Last week, Countrywide Financial Corporation announced that 12,000 jobs would be cut as a result of the subprime mortgage "mess". Countrywide plans to cut 20% of it's workforce if the market does not improve. I am not a mortgage expert but I do have an opinion on the matter. If Countrywide is vowing to concentrate on more conservative loans, it can mean only good things for the real estate market. Markets are very volatile right now and are scaring many shareholders. However, is there a small chance that this is a correction that was bound to happen? If we look back to the 2000 “Dot Com Crash", we see many similarities: overvalued stocks with under-delivering companies. Financial analysts will preach that markets are efficient and will correct themselves when the time comes.
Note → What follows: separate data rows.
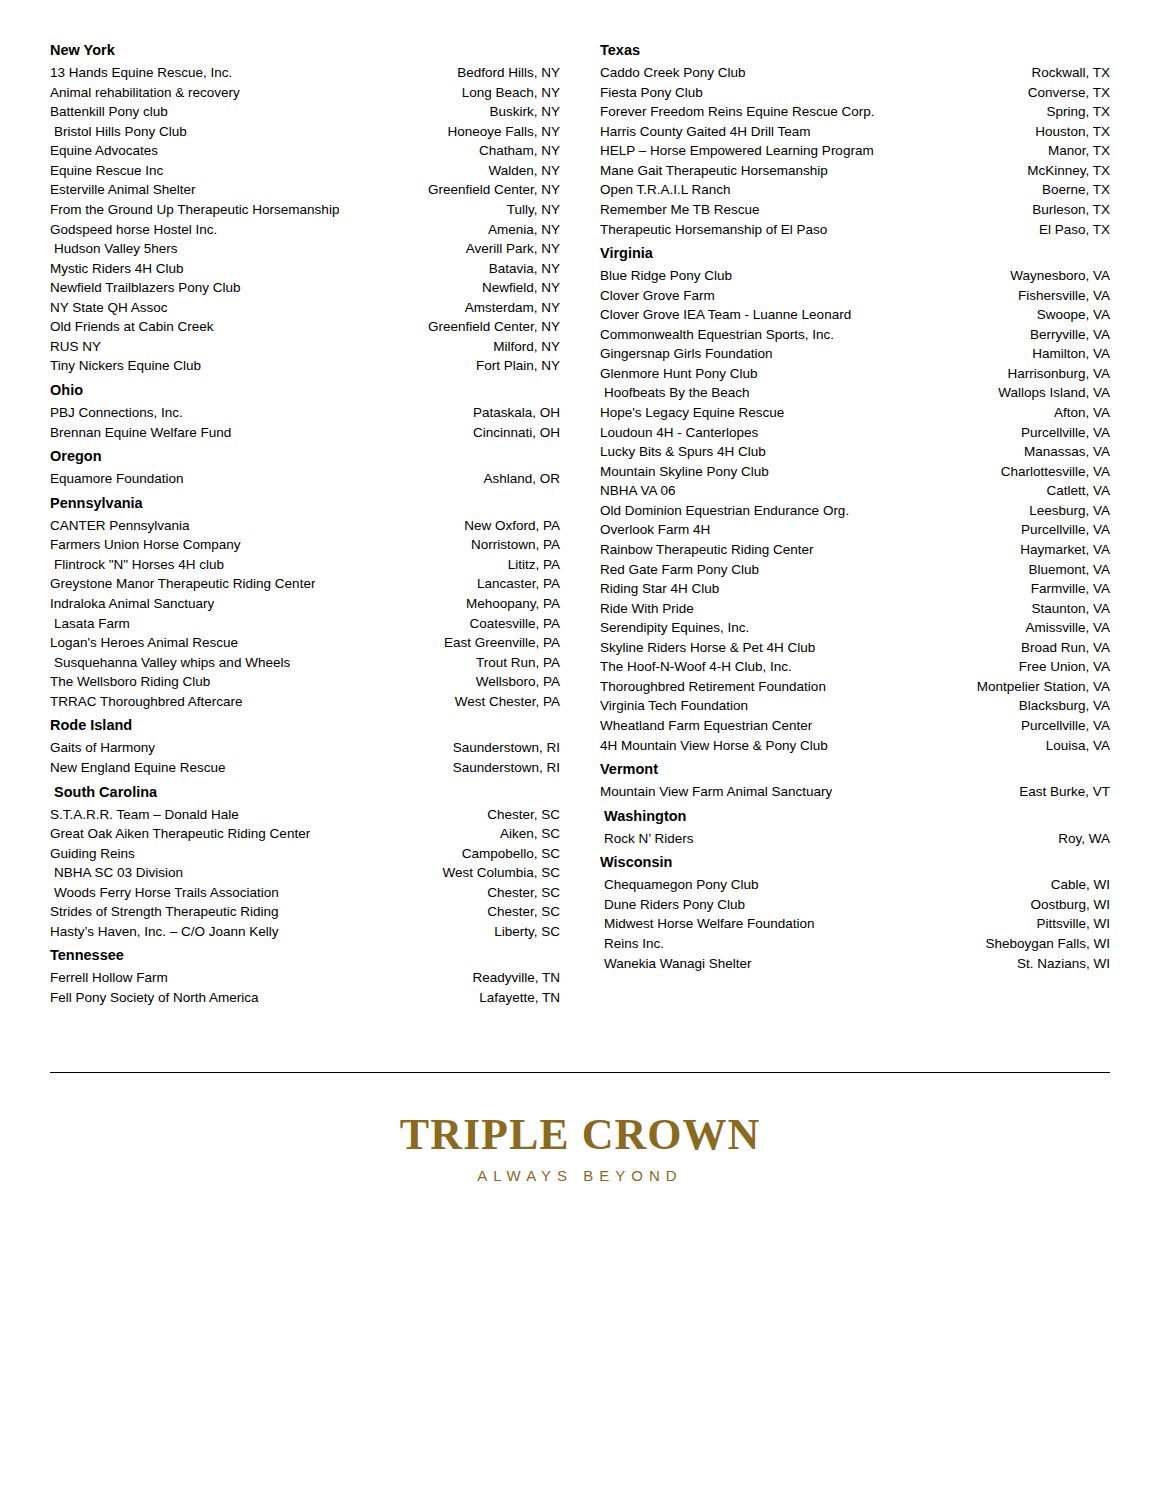New York
13 Hands Equine Rescue, Inc. Bedford Hills, NY
Animal rehabilitation & recovery Long Beach, NY
Battenkill Pony club Buskirk, NY
Bristol Hills Pony Club Honeoye Falls, NY
Equine Advocates Chatham, NY
Equine Rescue Inc Walden, NY
Esterville Animal Shelter Greenfield Center, NY
From the Ground Up Therapeutic Horsemanship Tully, NY
Godspeed horse Hostel Inc. Amenia, NY
Hudson Valley 5hers Averill Park, NY
Mystic Riders 4H Club Batavia, NY
Newfield Trailblazers Pony Club Newfield, NY
NY State QH Assoc Amsterdam, NY
Old Friends at Cabin Creek Greenfield Center, NY
RUS NY Milford, NY
Tiny Nickers Equine Club Fort Plain, NY
Ohio
PBJ Connections, Inc. Pataskala, OH
Brennan Equine Welfare Fund Cincinnati, OH
Oregon
Equamore Foundation Ashland, OR
Pennsylvania
CANTER Pennsylvania New Oxford, PA
Farmers Union Horse Company Norristown, PA
Flintrock "N" Horses 4H club Lititz, PA
Greystone Manor Therapeutic Riding Center Lancaster, PA
Indraloka Animal Sanctuary Mehoopany, PA
Lasata Farm Coatesville, PA
Logan's Heroes Animal Rescue East Greenville, PA
Susquehanna Valley whips and Wheels Trout Run, PA
The Wellsboro Riding Club Wellsboro, PA
TRRAC Thoroughbred Aftercare West Chester, PA
Rode Island
Gaits of Harmony Saunderstown, RI
New England Equine Rescue Saunderstown, RI
South Carolina
S.T.A.R.R. Team – Donald Hale Chester, SC
Great Oak Aiken Therapeutic Riding Center Aiken, SC
Guiding Reins Campobello, SC
NBHA SC 03 Division West Columbia, SC
Woods Ferry Horse Trails Association Chester, SC
Strides of Strength Therapeutic Riding Chester, SC
Hasty’s Haven, Inc. – C/O Joann Kelly Liberty, SC
Tennessee
Ferrell Hollow Farm Readyville, TN
Fell Pony Society of North America Lafayette, TN
Texas
Caddo Creek Pony Club Rockwall, TX
Fiesta Pony Club Converse, TX
Forever Freedom Reins Equine Rescue Corp. Spring, TX
Harris County Gaited 4H Drill Team Houston, TX
HELP – Horse Empowered Learning Program Manor, TX
Mane Gait Therapeutic Horsemanship McKinney, TX
Open T.R.A.I.L Ranch Boerne, TX
Remember Me TB Rescue Burleson, TX
Therapeutic Horsemanship of El Paso El Paso, TX
Virginia
Blue Ridge Pony Club Waynesboro, VA
Clover Grove Farm Fishersville, VA
Clover Grove IEA Team - Luanne Leonard Swoope, VA
Commonwealth Equestrian Sports, Inc. Berryville, VA
Gingersnap Girls Foundation Hamilton, VA
Glenmore Hunt Pony Club Harrisonburg, VA
Hoofbeats By the Beach Wallops Island, VA
Hope's Legacy Equine Rescue Afton, VA
Loudoun 4H - Canterlopes Purcellville, VA
Lucky Bits & Spurs 4H Club Manassas, VA
Mountain Skyline Pony Club Charlottesville, VA
NBHA VA 06 Catlett, VA
Old Dominion Equestrian Endurance Org. Leesburg, VA
Overlook Farm 4H Purcellville, VA
Rainbow Therapeutic Riding Center Haymarket, VA
Red Gate Farm Pony Club Bluemont, VA
Riding Star 4H Club Farmville, VA
Ride With Pride Staunton, VA
Serendipity Equines, Inc. Amissville, VA
Skyline Riders Horse & Pet 4H Club Broad Run, VA
The Hoof-N-Woof 4-H Club, Inc. Free Union, VA
Thoroughbred Retirement Foundation Montpelier Station, VA
Virginia Tech Foundation Blacksburg, VA
Wheatland Farm Equestrian Center Purcellville, VA
4H Mountain View Horse & Pony Club Louisa, VA
Vermont
Mountain View Farm Animal Sanctuary East Burke, VT
Washington
Rock N’ Riders Roy, WA
Wisconsin
Chequamegon Pony Club Cable, WI
Dune Riders Pony Club Oostburg, WI
Midwest Horse Welfare Foundation Pittsville, WI
Reins Inc. Sheboygan Falls, WI
Wanekia Wanagi Shelter St. Nazians, WI
TRIPLE CROWN
ALWAYS BEYOND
The crash in 2000 was a correction that the market experienced. When lenders began issuing outrageous loans, it started a chain of competition among these big corporations and investors just kept pouring in money. These actions resulted in bogus loans that made a lot of money for shareholders. A job cut like the one Countrywide is about to enforce is terrible news for the people involved. However, with regards to the economy, it will hold these lenders to higher standards and may avoid the same types of issues we're facing today, ten years down the road.
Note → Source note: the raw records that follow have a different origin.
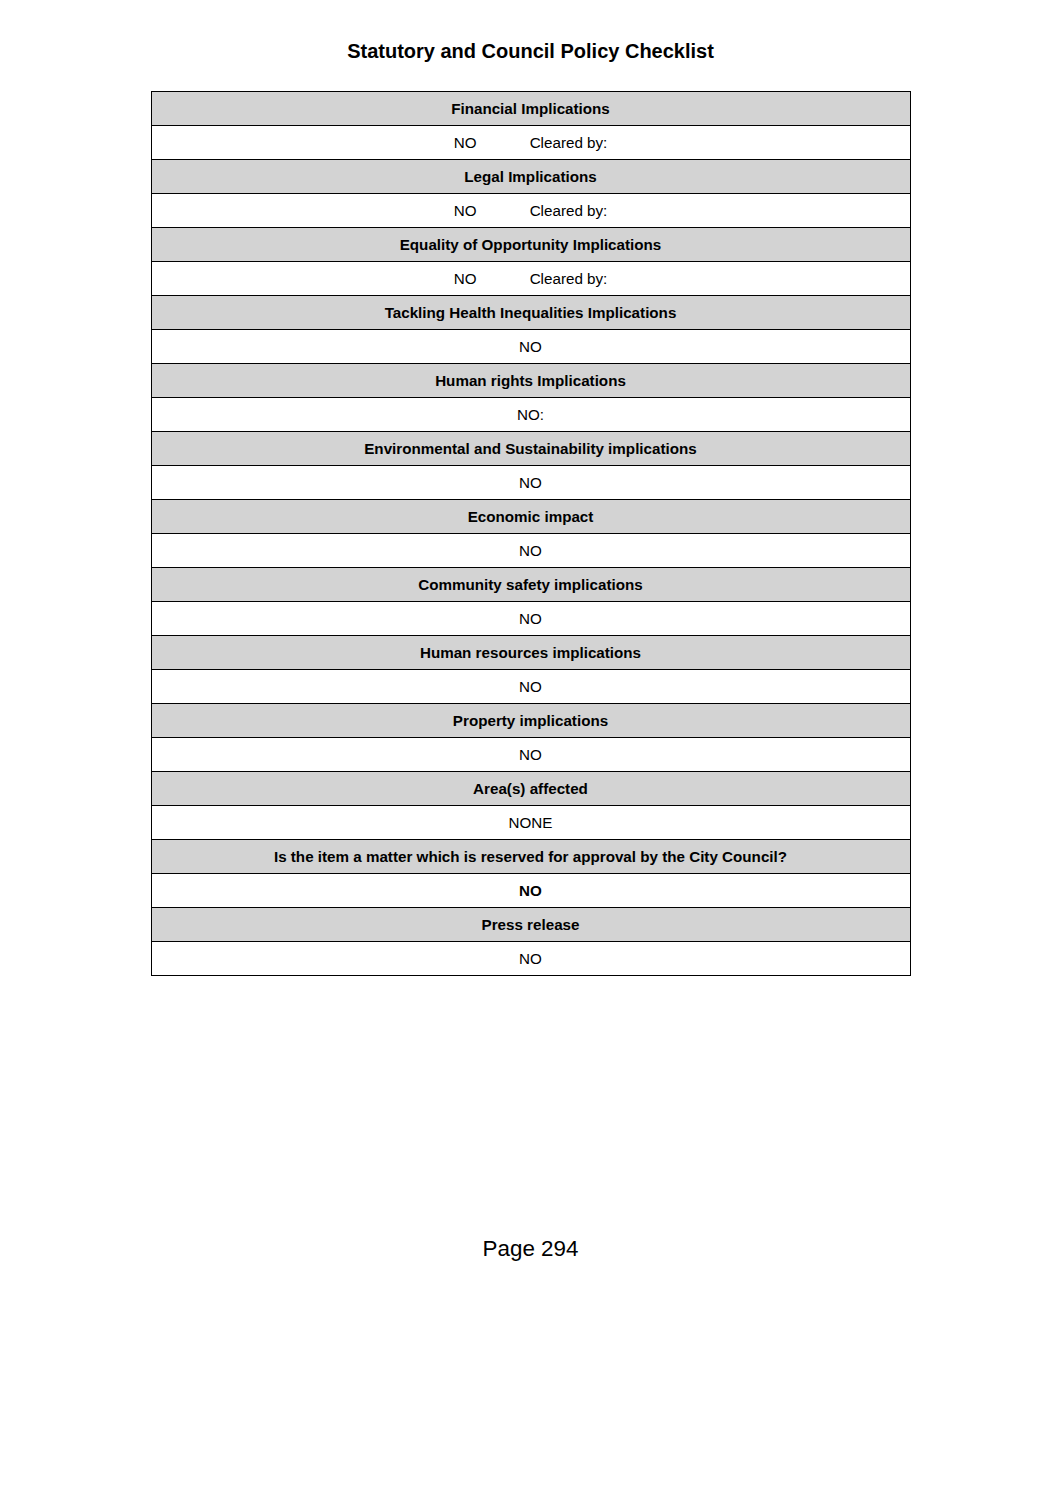Statutory and Council Policy Checklist
| Financial Implications |
| NO Cleared by: |
| Legal Implications |
| NO Cleared by: |
| Equality of Opportunity Implications |
| NO Cleared by: |
| Tackling Health Inequalities Implications |
| NO |
| Human rights Implications |
| NO: |
| Environmental and Sustainability implications |
| NO |
| Economic impact |
| NO |
| Community safety implications |
| NO |
| Human resources implications |
| NO |
| Property implications |
| NO |
| Area(s) affected |
| NONE |
| Is the item a matter which is reserved for approval by the City Council? |
| NO |
| Press release |
| NO |
Page 294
In the Raleigh area we have many lenders and most of our clients have been able to carry a loan without a problem. However, in markets outside of Raleigh, Cary and the Triangle, real estate professionals are feeling the effects. A correction like the one we're facing today may prevent these types of situations from plaguing more real estate markets across the nation.
interesting view point from a "non-mortgage pro". I agree with most of what you said except the part about issuing "bogus loans".
The fact is, the loans were not bogus, they were in fact authentic. Authentic money raised in authentic capitol markets and given to real people under the presumption they would perform. Had these loans in fact been bogus, we would not be in this position today. BUt they were real and just like when stockholders give money, they expect to receive money in return. When the opposite occurs, a loss that is, we find a "correction" or a sell off of that underperformed asset and hence a tightening in the credit markets.
What was bogus or as websters defines bogus as "obsolete" would be the appetite for the loans that had a high propensity for default or non-performance.
Sadly, mu profession, or at least he industry which I have chosen as my vocation allowed shareholder's "irrational exuberance" to quote frmr Fed Chair Greenspan to trickle down into ridiculous credit guidelines, offering credit to people to buy homes who simply should not have.